We headed out of the pass around 6am. The seas were around 1-2 from the NW. Our plans were to head to the yellow gravel area for a few box fish. Steven, my son in law, was with us for the trip (He is home for his mid tour leave from IRAQ). Rob,Tim and I are as ready as can be for a good day. We just really want a calm day from the badweather. But again mother nature had her own plans. We kept a watchfulleye on the sky allday to the south, but nothing but clear skies. Never turn your back on a wave at the beach and your back to the weather heading home. Hear we go again 15-20 from the NW seas going to 3-4 maybe a 5 footer thrown in now and then. Well, we made it in again, and I hope every one else did too. Hear is a few pictures of our catch. There were 11 different types of fish. Gene,Tim, Rob and Steven


----------



## The Groovy Hooker (Jul 22, 2008)

:clapWhen is the fish fry?


----------



## bos'n (Sep 28, 2007)

good post and good pictures, keep up them good trips Tony:usaflag


----------



## rodfather (Mar 13, 2008)

Nice.... Are all those Amberjack 28 inches? Just kidding, nice haul! The real question is, who gets to the red snapper?:clap:clap:clap:clap:clap:clap


----------



## rodfather (Mar 13, 2008)

I mean...



**Who gets to *EAT* the red snapper? I love some snapper!


----------



## dailysaw (Jan 22, 2008)

you guys killed them! glad to see the nice load of fish. 

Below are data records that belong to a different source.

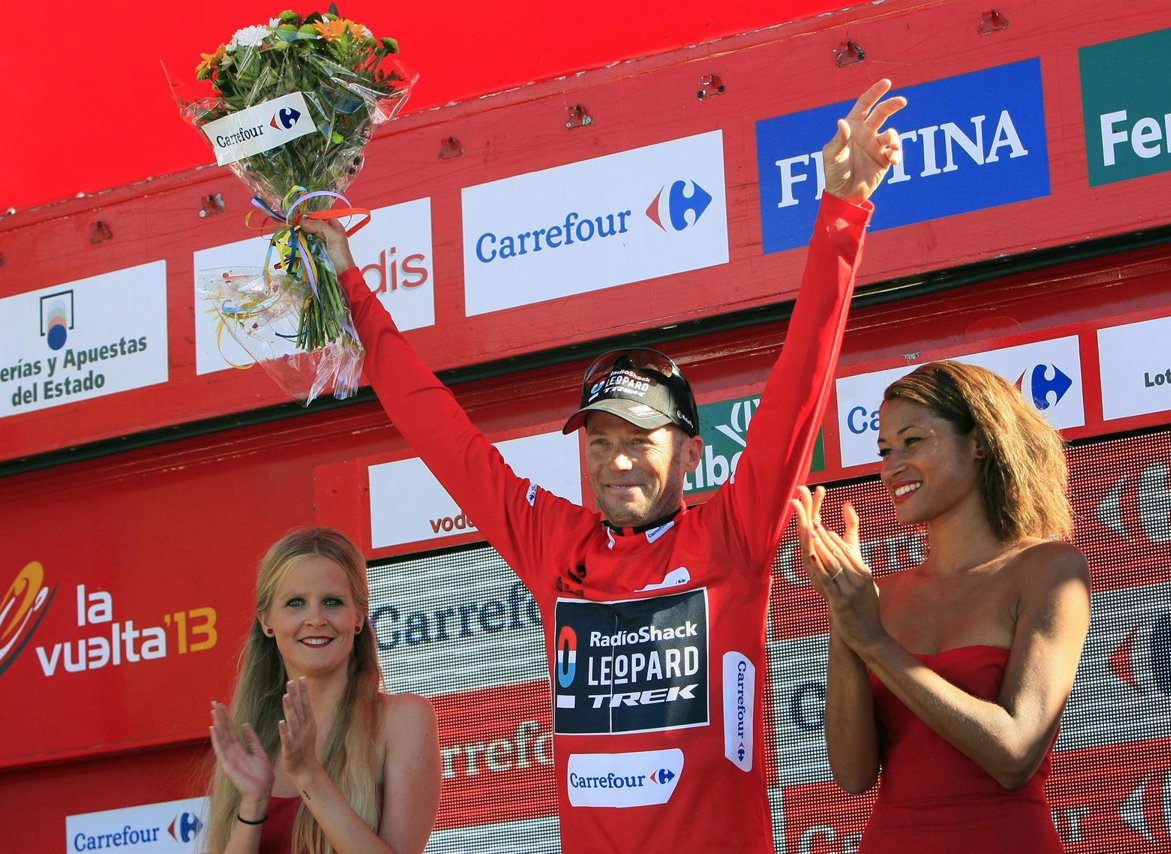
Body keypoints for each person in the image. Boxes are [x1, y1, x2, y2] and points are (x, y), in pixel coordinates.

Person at [301, 80, 905, 853]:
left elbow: (800, 383)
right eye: (598, 442)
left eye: (640, 440)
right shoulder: (556, 544)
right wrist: (348, 282)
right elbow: (439, 429)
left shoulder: (732, 535)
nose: (617, 462)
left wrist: (843, 212)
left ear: (691, 452)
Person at [793, 360, 1091, 852]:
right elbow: (853, 775)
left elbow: (1014, 754)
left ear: (980, 442)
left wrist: (873, 640)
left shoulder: (1049, 569)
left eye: (912, 442)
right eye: (885, 450)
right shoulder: (880, 596)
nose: (891, 467)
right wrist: (843, 610)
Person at [206, 528, 440, 854]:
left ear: (358, 617)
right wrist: (253, 804)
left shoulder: (404, 719)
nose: (315, 619)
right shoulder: (250, 738)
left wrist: (309, 776)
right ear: (267, 621)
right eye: (295, 603)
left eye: (332, 602)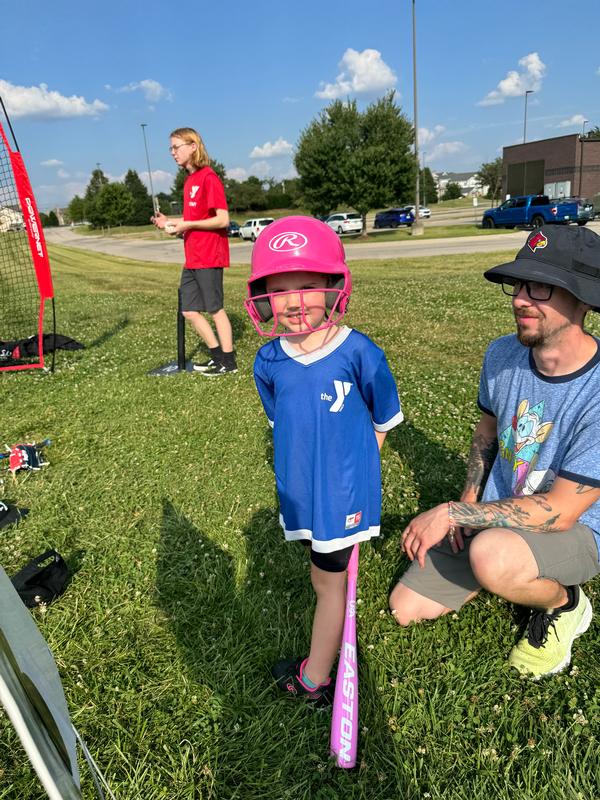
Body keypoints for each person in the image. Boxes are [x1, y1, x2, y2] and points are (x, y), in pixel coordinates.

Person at [390, 225, 600, 679]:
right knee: (407, 608)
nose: (520, 299)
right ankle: (503, 567)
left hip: (580, 531)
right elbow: (487, 429)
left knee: (491, 557)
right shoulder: (502, 354)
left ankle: (565, 603)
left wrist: (453, 514)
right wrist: (468, 502)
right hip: (498, 515)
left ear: (583, 299)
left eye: (541, 287)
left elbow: (562, 512)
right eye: (519, 284)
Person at [245, 216, 403, 705]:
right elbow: (286, 425)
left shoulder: (359, 352)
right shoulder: (268, 361)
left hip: (340, 495)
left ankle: (314, 679)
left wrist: (354, 478)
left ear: (335, 285)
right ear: (263, 297)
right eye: (280, 290)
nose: (294, 302)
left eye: (308, 286)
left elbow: (383, 417)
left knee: (327, 584)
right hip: (302, 491)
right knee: (322, 574)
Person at [152, 127, 237, 376]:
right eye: (170, 148)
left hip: (209, 255)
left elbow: (222, 220)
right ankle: (217, 357)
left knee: (214, 309)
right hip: (192, 257)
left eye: (176, 147)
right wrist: (171, 224)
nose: (172, 152)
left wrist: (186, 224)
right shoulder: (189, 181)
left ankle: (229, 363)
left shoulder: (209, 177)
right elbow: (193, 222)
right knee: (189, 310)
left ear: (192, 146)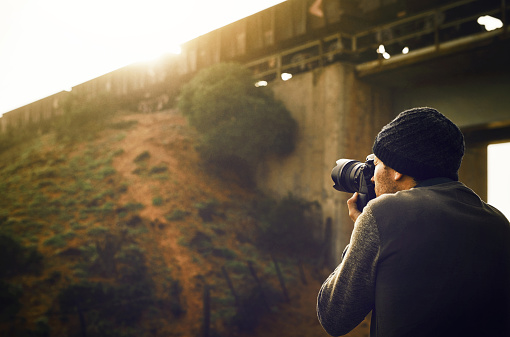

what a great trip with family in town.

well done and thanks for the :takephoto


----------



## Wharf Rat (Sep 27, 2007)

> *rodfather (7/27/2008)*Nice.... Are all those Amberjack 28 inches? Just kidding, nice haul! The real question is, who gets to the red snapper?:clap:clap:clap:clap:clap:clap




Those are Almaco Jacks...don't have to be 28.



Nice haul guys!


----------



## Ocean Man (Sep 27, 2007)

Scamp, Tripletail, Bigeye, and a Cuskeel. Now thats what I call good eating.


----------



## recess (Oct 8, 2007)

> *Wharf Rat (7/28/2008)*
> 
> 
> > *rodfather (7/27/2008)*Nice.... Are all those Amberjack 28 inches? Just kidding, nice haul! The real question is, who gets to the red snapper?:clap:clap:clap:clap:clap:clap
> ...


 Hall, Rob keep askingfor morealmacos. I think he jigg most of the trip. We ran out of ice so he did not keep any AJs.


----------



## rodfather (Mar 13, 2008)

Man! I caught 6 Almaco Jacks and threw them back! now I know, Lol.:banghead:banghead:banghead


----------